Collected data entries
▼
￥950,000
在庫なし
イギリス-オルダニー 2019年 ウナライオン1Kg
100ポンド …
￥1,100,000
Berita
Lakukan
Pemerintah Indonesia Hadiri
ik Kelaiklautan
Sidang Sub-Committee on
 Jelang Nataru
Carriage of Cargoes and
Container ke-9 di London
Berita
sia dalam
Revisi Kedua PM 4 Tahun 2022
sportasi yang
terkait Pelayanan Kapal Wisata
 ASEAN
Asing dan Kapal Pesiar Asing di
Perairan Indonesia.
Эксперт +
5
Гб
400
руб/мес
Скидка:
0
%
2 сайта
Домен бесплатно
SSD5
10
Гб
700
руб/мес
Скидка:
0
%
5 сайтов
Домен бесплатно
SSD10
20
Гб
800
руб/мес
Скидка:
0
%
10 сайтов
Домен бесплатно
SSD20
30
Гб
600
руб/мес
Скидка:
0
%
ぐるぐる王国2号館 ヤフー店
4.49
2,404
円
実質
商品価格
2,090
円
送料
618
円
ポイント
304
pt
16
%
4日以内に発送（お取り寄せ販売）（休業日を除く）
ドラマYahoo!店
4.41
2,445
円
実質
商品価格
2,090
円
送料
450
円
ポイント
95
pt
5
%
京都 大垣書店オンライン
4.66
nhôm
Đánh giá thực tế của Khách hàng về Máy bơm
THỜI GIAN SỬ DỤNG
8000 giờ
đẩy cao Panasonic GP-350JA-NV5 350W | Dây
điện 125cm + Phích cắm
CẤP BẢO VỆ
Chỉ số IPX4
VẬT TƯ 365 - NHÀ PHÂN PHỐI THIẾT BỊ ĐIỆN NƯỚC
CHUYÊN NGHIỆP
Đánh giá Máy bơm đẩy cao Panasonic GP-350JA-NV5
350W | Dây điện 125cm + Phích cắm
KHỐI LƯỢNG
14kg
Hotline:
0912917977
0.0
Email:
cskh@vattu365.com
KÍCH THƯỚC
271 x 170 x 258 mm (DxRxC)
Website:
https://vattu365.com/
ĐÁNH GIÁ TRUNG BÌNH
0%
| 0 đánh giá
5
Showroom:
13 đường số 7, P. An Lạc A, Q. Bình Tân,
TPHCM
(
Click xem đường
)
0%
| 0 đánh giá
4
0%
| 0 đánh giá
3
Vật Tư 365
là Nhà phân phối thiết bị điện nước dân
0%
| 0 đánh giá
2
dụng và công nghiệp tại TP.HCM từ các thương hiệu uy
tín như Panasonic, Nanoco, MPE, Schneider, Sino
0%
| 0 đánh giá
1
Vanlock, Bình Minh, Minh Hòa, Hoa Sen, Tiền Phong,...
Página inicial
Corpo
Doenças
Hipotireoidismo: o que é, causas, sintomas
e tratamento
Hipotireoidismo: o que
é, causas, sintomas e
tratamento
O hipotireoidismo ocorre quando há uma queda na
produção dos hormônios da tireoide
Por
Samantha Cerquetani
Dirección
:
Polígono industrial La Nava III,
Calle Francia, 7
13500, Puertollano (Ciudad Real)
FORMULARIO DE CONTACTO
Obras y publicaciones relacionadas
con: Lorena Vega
▲
Aim of the exercise
Your task is to repeat each of the records above exactly.

Task response
￥950,000
在庫なし
イギリス-オルダニー 2019年 ウナライオン1Kg
100ポンド …
￥1,100,000
Berita
Lakukan
Pemerintah Indonesia Hadiri
ik Kelaiklautan
Sidang Sub-Committee on
 Jelang Nataru
Carriage of Cargoes and
Container ke-9 di London
Berita
sia dalam
Revisi Kedua PM 4 Tahun 2022
sportasi yang
terkait Pelayanan Kapal Wisata
 ASEAN
Asing dan Kapal Pesiar Asing di
Perairan Indonesia.
Эксперт +
5
Гб
400
руб/мес
Скидка:
0
%
2 сайта
Домен бесплатно
SSD5
10
Гб
700
руб/мес
Скидка:
0
%
5 сайтов
Домен бесплатно
SSD10
20
Гб
800
руб/мес
Скидка:
0
%
10 сайтов
Домен бесплатно
SSD20
30
Гб
600
руб/мес
Скидка:
0
%
ぐるぐる王国2号館 ヤフー店
4.49
2,404
円
実質
商品価格
2,090
円
送料
618
円
ポイント
304
pt
16
%
4日以内に発送（お取り寄せ販売）（休業日を除く）
ドラマYahoo!店
4.41
2,445
円
実質
商品価格
2,090
円
送料
450
円
ポイント
95
pt
5
%
京都 大垣書店オンライン
4.66
nhôm
Đánh giá thực tế của Khách hàng về Máy bơm
THỜI GIAN SỬ DỤNG
8000 giờ
đẩy cao Panasonic GP-350JA-NV5 350W | Dây
điện 125cm + Phích cắm
CẤP BẢO VỆ
Chỉ số IPX4
VẬT TƯ 365 - NHÀ PHÂN PHỐI THIẾT BỊ ĐIỆN NƯỚC
CHUYÊN NGHIỆP
Đánh giá Máy bơm đẩy cao Panasonic GP-350JA-NV5
350W | Dây điện 125cm + Phích cắm
KHỐI LƯỢNG
14kg
Hotline:
0912917977
0.0
Email:
cskh@vattu365.com
KÍCH THƯỚC
271 x 170 x 258 mm (DxRxC)
Website:
https://vattu365.com/
ĐÁNH GIÁ TRUNG BÌNH
0%
| 0 đánh giá
5
Showroom:
13 đường số 7, P. An Lạc A, Q. Bình Tân,
TPHCM
(
Click xem đường
)
0%
| 0 đánh giá
4
0%
| 0 đánh giá
3
Vật Tư 365
là Nhà phân phối thiết bị điện nước dân
0%
| 0 đánh giá
2
dụng và công nghiệp tại TP.HCM từ các thương hiệu uy
tín như Panasonic, Nanoco, MPE, Schneider, Sino
0%
| 0 đánh giá
1
Vanlock, Bình Minh, Minh Hòa, Hoa Sen, Tiền Phong,...
Página inicial
Corpo
Doenças
Hipotireoidismo: o que é, causas, sintomas
e tratamento
Hipotireoidismo: o que
é, causas, sintomas e
tratamento
O hipotireoidismo ocorre quando há uma queda na
produção dos hormônios da tireoide
Por
Samantha Cerquetani
Dirección
:
Polígono industrial La Nava III,
Calle Francia, 7
13500, Puertollano (Ciudad Real)
FORMULARIO DE CONTACTO
Obras y publicaciones relacionadas
con: Lorena Vega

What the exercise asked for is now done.